Every so often, I accidentally stumble upon a seemingly trivial issue that somehow manages to both divide and unite people from all corners. Recently, it was the deceptively simple question: Is it weird to wear a watch during sex?
The thought entered my mind one night when I removed my watch in a pre-sex ritual that I hadn’t even realized I’d adopted since wearing a watch regularly. My viewpoint has always been—and will always be—a resounding yes. It’s weird to wear a watch during sex.
Casually mentioning this query to my close friends, I expected everyone to be on my side, but quickly learned I was in the minority. I created a Twitter poll, where 57% of people said wearing a watch during sex isn’t weird, and the remaining 43% were on my side.
“It’s a weird step to take off the watch,” one friend said. “It’s inserting yet another speed bump into the process. Honestly, I took off my watch like five times in 2018.”

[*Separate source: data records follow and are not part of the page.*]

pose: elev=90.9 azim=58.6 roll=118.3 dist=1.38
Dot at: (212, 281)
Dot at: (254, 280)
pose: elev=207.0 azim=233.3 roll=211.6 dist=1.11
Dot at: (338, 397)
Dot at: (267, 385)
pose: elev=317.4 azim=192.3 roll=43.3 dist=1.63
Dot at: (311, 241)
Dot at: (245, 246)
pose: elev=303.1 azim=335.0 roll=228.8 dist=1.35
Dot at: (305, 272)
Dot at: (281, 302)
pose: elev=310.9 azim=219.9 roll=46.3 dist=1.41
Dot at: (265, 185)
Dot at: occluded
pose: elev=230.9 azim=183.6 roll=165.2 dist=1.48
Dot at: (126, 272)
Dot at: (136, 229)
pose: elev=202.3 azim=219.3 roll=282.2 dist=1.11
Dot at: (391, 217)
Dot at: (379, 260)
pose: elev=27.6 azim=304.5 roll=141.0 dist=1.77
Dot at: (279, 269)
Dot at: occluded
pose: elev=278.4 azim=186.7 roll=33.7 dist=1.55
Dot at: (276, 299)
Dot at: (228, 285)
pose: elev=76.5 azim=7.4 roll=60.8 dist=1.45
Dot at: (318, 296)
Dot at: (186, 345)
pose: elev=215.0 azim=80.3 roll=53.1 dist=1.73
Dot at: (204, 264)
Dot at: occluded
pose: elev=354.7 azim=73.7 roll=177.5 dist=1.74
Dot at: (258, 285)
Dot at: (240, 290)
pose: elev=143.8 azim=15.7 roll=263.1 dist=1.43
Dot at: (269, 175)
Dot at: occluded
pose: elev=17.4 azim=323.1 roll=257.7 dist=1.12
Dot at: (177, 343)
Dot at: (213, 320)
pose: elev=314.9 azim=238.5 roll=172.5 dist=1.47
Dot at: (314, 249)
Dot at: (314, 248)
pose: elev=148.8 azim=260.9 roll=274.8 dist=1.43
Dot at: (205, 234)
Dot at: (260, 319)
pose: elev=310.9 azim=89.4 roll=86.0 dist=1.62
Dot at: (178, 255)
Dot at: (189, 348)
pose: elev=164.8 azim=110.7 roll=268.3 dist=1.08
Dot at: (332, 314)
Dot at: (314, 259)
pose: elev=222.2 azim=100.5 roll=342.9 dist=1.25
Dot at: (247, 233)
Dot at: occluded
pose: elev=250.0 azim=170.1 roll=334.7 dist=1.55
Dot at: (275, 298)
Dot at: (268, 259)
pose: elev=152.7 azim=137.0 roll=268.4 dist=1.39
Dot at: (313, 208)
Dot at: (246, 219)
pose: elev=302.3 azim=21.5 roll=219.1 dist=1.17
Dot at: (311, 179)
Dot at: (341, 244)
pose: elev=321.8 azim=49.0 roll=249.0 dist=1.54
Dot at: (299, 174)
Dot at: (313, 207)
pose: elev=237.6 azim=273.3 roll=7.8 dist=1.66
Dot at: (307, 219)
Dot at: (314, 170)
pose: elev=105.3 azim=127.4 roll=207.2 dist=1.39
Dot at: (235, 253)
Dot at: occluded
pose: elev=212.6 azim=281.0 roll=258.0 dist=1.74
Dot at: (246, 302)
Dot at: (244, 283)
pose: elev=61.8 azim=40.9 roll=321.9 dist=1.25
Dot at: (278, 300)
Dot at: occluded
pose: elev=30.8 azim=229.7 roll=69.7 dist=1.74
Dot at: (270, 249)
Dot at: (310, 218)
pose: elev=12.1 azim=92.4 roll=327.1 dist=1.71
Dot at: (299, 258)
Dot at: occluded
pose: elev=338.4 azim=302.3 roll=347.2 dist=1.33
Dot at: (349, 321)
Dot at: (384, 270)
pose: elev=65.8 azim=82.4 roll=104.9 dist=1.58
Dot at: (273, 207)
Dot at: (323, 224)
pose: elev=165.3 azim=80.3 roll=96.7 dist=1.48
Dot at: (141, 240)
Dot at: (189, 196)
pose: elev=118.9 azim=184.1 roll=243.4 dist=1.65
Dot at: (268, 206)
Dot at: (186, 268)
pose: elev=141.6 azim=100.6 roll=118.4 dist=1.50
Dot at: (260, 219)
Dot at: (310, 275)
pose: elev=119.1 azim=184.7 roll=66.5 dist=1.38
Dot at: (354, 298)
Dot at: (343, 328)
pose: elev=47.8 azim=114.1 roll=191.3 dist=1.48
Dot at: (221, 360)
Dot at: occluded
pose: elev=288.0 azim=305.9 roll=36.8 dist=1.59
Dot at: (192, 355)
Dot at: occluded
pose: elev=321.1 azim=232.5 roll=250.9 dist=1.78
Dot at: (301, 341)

I soon learned that my seemingly-innocuous hypothesis actually straddled the line between “divisive” and “friendship-ruining.” Why is it that an issue that’s basically a non-issue is such a schismatic concept? In my attempt to understand the root of the watch question, I did what I do best: snooped around.
“I associate my watch with my outfit,” said another friend who’s for pre-coital watch removal and compares wearing the accessory to not being fully disrobed. “I wouldn’t leave my socks on, so why would I leave my watch on?”
To me, a watch during sex is a lazy, braggy way of drawing attention to yourself and asserting your overt manliness and style to your date, partner, or what have you. Consider basically every single James Bond movie in existence—there’s hardly a scene where Bond isn’t wearing a watch, and that definitely includes this smokin’-hot scene from Goldeneye. We get it—James Bond is one of the manliest figures out there and has a lot of sex, thus imitating his style might get you a lot of sex (iffy logic, to be sure).
“But when does the watch come off?” asked comedian and podcast host Anita Flores. “Do you break off the kissing and say, ‘I have to take off my watch before we have sex?” But Flores, too, thinks the act of wearing a watch during sex is creepy—a very Patrick Bateman move.
The argument for keeping the watch on is, simply enough, the spectacle of being the kind of person who keeps his watch on during sex. And, sure, pure convenience. With this knowledge rattling around my brain, I took to some trusted watch brands and aficionados to seek a definitive answer on my controversial question.
“I’m not sure what purpose your watch serves during sex,” says Jeff Isaacson, an esteemed watch collector and vice president of bar operations for Ark Restaurants. “If you’re trying for marathon porn sex, maybe keep it on to time your session.”
“I say keep the watch on,” says John Tarantino, founder and CEO of watch brand Martenero. “It’s one less thing to take off and it shouldn’t get in the way. Plus, you can check the time if you want to make it quick. I’d go with something with a leather strap instead of a metal bracelet so you’re less likely to scratch your partner. Too much metal could be dangerous here. I recommend the Martenero Edgemere Reserve. Its smooth lines and lack of sharp edges make this a low-risk endeavor.”
“A watch during sex is like socks during sex… don’t,” says Vishal Tolani of the beloved AVI-8 watch brand, repeating the socks analogy. “A chunky watch still on during sex whiffs of a little porno vibe.”
“There is only one tool necessary [during sex], and it ain’t a watch,” says Mario Jutronic of the newer watch brand Marnaut. Jutronic goes on to say that if one must wear a watch during sex, they should go for something “sporty, stylish, rugged, and able to adapt in a variety of settings with confidence.”
Based on this not-quite-scientific reporting, one could surmise that approximately half of people think it’s weird to wear a watch during sex. And the other half? Slightly unclear. Sure, there are definitely some people out there who do it to peacock; they want to be seen wearing a watch during sex. But there are of course the guys who do it out of pure absentmindedness.
I admit that I put a lot of thought into taking my watch off before sex out of anxiety of being seen an asshole—or, uh, getting sex stuff on my watch. There is no right or wrong here, despite my innate feelings, but for the men in the world unsure of whether they have to wear a watch to impress their partners, I offer you this advice: Do you want to be with someone who gives more than two shits about what’s on your wrist during moments of intimacy?